• Task description: Copy the records below, swapping "land-cover" for "land-use" everywhere it occurs and leaving everything else untouched.

━━━━

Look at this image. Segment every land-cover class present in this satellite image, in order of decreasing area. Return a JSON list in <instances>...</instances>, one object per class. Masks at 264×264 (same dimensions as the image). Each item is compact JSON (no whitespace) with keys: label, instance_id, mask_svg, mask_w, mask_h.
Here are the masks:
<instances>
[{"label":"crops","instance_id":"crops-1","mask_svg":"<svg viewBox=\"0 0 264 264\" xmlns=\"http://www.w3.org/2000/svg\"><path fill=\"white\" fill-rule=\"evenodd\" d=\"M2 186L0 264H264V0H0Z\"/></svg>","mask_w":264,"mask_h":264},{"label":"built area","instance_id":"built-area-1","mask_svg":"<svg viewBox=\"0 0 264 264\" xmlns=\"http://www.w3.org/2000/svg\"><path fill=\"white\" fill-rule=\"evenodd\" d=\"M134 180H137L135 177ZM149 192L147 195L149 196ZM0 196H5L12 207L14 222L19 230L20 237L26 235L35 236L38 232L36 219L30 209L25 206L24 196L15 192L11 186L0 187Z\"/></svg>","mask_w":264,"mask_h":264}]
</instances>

━━━━

• The reply:
Look at this image. Segment every land-use class present in this satellite image, in order of decreasing area. Return a JSON list in <instances>...</instances>, one object per class. Masks at 264×264 (same dimensions as the image). Each item is compact JSON (no whitespace) with keys: label, instance_id, mask_svg, mask_w, mask_h.
Here are the masks:
<instances>
[{"label":"crops","instance_id":"crops-1","mask_svg":"<svg viewBox=\"0 0 264 264\" xmlns=\"http://www.w3.org/2000/svg\"><path fill=\"white\" fill-rule=\"evenodd\" d=\"M2 186L0 264H264V0H0Z\"/></svg>","mask_w":264,"mask_h":264},{"label":"built area","instance_id":"built-area-1","mask_svg":"<svg viewBox=\"0 0 264 264\" xmlns=\"http://www.w3.org/2000/svg\"><path fill=\"white\" fill-rule=\"evenodd\" d=\"M134 180H137L135 177ZM149 192L147 195L149 196ZM0 196H5L12 207L14 222L19 230L20 237L26 235L35 236L38 232L36 219L30 209L25 206L24 196L15 192L11 186L0 187Z\"/></svg>","mask_w":264,"mask_h":264}]
</instances>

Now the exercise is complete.